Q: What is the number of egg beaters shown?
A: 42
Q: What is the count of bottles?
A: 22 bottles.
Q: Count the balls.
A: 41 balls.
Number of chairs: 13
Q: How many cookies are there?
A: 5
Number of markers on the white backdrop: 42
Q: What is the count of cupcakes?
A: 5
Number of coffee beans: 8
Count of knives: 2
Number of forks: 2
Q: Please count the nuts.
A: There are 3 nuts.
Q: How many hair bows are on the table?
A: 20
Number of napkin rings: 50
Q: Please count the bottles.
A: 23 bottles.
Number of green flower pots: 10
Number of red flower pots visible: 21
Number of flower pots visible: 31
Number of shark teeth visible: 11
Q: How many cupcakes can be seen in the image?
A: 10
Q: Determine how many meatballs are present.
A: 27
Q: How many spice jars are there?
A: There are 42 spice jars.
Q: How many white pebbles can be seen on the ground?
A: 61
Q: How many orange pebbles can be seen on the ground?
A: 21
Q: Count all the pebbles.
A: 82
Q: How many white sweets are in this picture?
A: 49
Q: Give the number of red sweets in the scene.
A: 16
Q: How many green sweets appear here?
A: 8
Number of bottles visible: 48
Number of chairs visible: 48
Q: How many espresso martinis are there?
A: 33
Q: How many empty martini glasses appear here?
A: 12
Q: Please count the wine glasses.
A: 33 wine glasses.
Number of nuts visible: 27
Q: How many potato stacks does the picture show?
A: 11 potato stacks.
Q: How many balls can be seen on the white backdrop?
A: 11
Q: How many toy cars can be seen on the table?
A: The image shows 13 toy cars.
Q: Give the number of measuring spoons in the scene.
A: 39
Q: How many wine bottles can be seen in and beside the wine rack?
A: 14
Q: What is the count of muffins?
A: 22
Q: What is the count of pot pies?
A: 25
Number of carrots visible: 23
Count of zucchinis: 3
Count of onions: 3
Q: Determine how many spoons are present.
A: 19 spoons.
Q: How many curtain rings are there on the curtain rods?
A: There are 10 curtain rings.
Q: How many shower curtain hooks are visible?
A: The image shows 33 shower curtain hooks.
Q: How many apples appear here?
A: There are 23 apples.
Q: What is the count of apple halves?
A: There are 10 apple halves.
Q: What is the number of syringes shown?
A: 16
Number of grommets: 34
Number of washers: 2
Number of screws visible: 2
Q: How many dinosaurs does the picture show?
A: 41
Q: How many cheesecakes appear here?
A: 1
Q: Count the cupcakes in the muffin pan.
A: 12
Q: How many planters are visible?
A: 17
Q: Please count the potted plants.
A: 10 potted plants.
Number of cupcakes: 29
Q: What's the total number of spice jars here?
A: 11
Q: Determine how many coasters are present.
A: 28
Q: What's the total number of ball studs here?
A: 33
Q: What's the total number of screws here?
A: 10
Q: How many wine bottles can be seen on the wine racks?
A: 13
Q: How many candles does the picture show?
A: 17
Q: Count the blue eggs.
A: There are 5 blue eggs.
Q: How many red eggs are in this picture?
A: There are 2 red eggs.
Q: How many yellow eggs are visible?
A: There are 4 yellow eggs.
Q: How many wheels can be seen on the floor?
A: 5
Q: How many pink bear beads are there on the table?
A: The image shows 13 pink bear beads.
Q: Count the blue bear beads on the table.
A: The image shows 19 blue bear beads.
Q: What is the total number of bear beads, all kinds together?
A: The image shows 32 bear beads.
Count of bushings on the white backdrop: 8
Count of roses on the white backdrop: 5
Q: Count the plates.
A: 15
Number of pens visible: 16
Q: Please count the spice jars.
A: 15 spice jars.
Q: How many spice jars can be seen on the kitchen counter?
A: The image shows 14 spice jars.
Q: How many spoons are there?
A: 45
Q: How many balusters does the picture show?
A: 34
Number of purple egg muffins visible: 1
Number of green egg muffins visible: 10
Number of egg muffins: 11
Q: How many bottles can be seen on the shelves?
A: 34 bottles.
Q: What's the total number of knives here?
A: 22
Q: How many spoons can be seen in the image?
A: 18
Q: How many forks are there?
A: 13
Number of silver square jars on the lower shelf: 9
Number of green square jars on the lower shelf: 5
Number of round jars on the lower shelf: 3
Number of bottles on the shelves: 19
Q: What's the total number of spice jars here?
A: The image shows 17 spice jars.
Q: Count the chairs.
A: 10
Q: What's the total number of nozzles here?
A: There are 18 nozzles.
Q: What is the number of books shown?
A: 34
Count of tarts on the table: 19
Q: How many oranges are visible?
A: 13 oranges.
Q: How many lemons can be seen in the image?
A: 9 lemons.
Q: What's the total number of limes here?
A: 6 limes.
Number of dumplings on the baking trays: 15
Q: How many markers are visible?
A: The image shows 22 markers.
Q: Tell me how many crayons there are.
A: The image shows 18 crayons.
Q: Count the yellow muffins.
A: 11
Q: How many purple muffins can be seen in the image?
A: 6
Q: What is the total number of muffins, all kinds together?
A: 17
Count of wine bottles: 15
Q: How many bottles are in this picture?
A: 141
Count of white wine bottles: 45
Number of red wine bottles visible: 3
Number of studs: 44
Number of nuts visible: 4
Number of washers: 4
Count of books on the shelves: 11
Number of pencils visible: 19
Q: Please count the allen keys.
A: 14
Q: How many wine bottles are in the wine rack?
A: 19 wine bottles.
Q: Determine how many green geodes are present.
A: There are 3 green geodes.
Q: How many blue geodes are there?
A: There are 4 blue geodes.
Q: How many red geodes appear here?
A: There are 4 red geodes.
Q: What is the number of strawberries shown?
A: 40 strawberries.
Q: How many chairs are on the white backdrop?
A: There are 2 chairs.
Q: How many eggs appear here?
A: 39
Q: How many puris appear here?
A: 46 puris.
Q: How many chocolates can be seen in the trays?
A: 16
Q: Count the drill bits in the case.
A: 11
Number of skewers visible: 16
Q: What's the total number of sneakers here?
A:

▬▬▬▬▬▬

▶ INSTRUCTION
Copy all of the data above line for line, with every word, number, and punctuation mark unchanged.

▶ RESULT
Q: What is the number of egg beaters shown?
A: 42
Q: What is the count of bottles?
A: 22 bottles.
Q: Count the balls.
A: 41 balls.
Number of chairs: 13
Q: How many cookies are there?
A: 5
Number of markers on the white backdrop: 42
Q: What is the count of cupcakes?
A: 5
Number of coffee beans: 8
Count of knives: 2
Number of forks: 2
Q: Please count the nuts.
A: There are 3 nuts.
Q: How many hair bows are on the table?
A: 20
Number of napkin rings: 50
Q: Please count the bottles.
A: 23 bottles.
Number of green flower pots: 10
Number of red flower pots visible: 21
Number of flower pots visible: 31
Number of shark teeth visible: 11
Q: How many cupcakes can be seen in the image?
A: 10
Q: Determine how many meatballs are present.
A: 27
Q: How many spice jars are there?
A: There are 42 spice jars.
Q: How many white pebbles can be seen on the ground?
A: 61
Q: How many orange pebbles can be seen on the ground?
A: 21
Q: Count all the pebbles.
A: 82
Q: How many white sweets are in this picture?
A: 49
Q: Give the number of red sweets in the scene.
A: 16
Q: How many green sweets appear here?
A: 8
Number of bottles visible: 48
Number of chairs visible: 48
Q: How many espresso martinis are there?
A: 33
Q: How many empty martini glasses appear here?
A: 12
Q: Please count the wine glasses.
A: 33 wine glasses.
Number of nuts visible: 27
Q: How many potato stacks does the picture show?
A: 11 potato stacks.
Q: How many balls can be seen on the white backdrop?
A: 11
Q: How many toy cars can be seen on the table?
A: The image shows 13 toy cars.
Q: Give the number of measuring spoons in the scene.
A: 39
Q: How many wine bottles can be seen in and beside the wine rack?
A: 14
Q: What is the count of muffins?
A: 22
Q: What is the count of pot pies?
A: 25
Number of carrots visible: 23
Count of zucchinis: 3
Count of onions: 3
Q: Determine how many spoons are present.
A: 19 spoons.
Q: How many curtain rings are there on the curtain rods?
A: There are 10 curtain rings.
Q: How many shower curtain hooks are visible?
A: The image shows 33 shower curtain hooks.
Q: How many apples appear here?
A: There are 23 apples.
Q: What is the count of apple halves?
A: There are 10 apple halves.
Q: What is the number of syringes shown?
A: 16
Number of grommets: 34
Number of washers: 2
Number of screws visible: 2
Q: How many dinosaurs does the picture show?
A: 41
Q: How many cheesecakes appear here?
A: 1
Q: Count the cupcakes in the muffin pan.
A: 12
Q: How many planters are visible?
A: 17
Q: Please count the potted plants.
A: 10 potted plants.
Number of cupcakes: 29
Q: What's the total number of spice jars here?
A: 11
Q: Determine how many coasters are present.
A: 28
Q: What's the total number of ball studs here?
A: 33
Q: What's the total number of screws here?
A: 10
Q: How many wine bottles can be seen on the wine racks?
A: 13
Q: How many candles does the picture show?
A: 17
Q: Count the blue eggs.
A: There are 5 blue eggs.
Q: How many red eggs are in this picture?
A: There are 2 red eggs.
Q: How many yellow eggs are visible?
A: There are 4 yellow eggs.
Q: How many wheels can be seen on the floor?
A: 5
Q: How many pink bear beads are there on the table?
A: The image shows 13 pink bear beads.
Q: Count the blue bear beads on the table.
A: The image shows 19 blue bear beads.
Q: What is the total number of bear beads, all kinds together?
A: The image shows 32 bear beads.
Count of bushings on the white backdrop: 8
Count of roses on the white backdrop: 5
Q: Count the plates.
A: 15
Number of pens visible: 16
Q: Please count the spice jars.
A: 15 spice jars.
Q: How many spice jars can be seen on the kitchen counter?
A: The image shows 14 spice jars.
Q: How many spoons are there?
A: 45
Q: How many balusters does the picture show?
A: 34
Number of purple egg muffins visible: 1
Number of green egg muffins visible: 10
Number of egg muffins: 11
Q: How many bottles can be seen on the shelves?
A: 34 bottles.
Q: What's the total number of knives here?
A: 22
Q: How many spoons can be seen in the image?
A: 18
Q: How many forks are there?
A: 13
Number of silver square jars on the lower shelf: 9
Number of green square jars on the lower shelf: 5
Number of round jars on the lower shelf: 3
Number of bottles on the shelves: 19
Q: What's the total number of spice jars here?
A: The image shows 17 spice jars.
Q: Count the chairs.
A: 10
Q: What's the total number of nozzles here?
A: There are 18 nozzles.
Q: What is the number of books shown?
A: 34
Count of tarts on the table: 19
Q: How many oranges are visible?
A: 13 oranges.
Q: How many lemons can be seen in the image?
A: 9 lemons.
Q: What's the total number of limes here?
A: 6 limes.
Number of dumplings on the baking trays: 15
Q: How many markers are visible?
A: The image shows 22 markers.
Q: Tell me how many crayons there are.
A: The image shows 18 crayons.
Q: Count the yellow muffins.
A: 11
Q: How many purple muffins can be seen in the image?
A: 6
Q: What is the total number of muffins, all kinds together?
A: 17
Count of wine bottles: 15
Q: How many bottles are in this picture?
A: 141
Count of white wine bottles: 45
Number of red wine bottles visible: 3
Number of studs: 44
Number of nuts visible: 4
Number of washers: 4
Count of books on the shelves: 11
Number of pencils visible: 19
Q: Please count the allen keys.
A: 14
Q: How many wine bottles are in the wine rack?
A: 19 wine bottles.
Q: Determine how many green geodes are present.
A: There are 3 green geodes.
Q: How many blue geodes are there?
A: There are 4 blue geodes.
Q: How many red geodes appear here?
A: There are 4 red geodes.
Q: What is the number of strawberries shown?
A: 40 strawberries.
Q: How many chairs are on the white backdrop?
A: There are 2 chairs.
Q: How many eggs appear here?
A: 39
Q: How many puris appear here?
A: 46 puris.
Q: How many chocolates can be seen in the trays?
A: 16
Q: Count the drill bits in the case.
A: 11
Number of skewers visible: 16
Q: What's the total number of sneakers here?
A:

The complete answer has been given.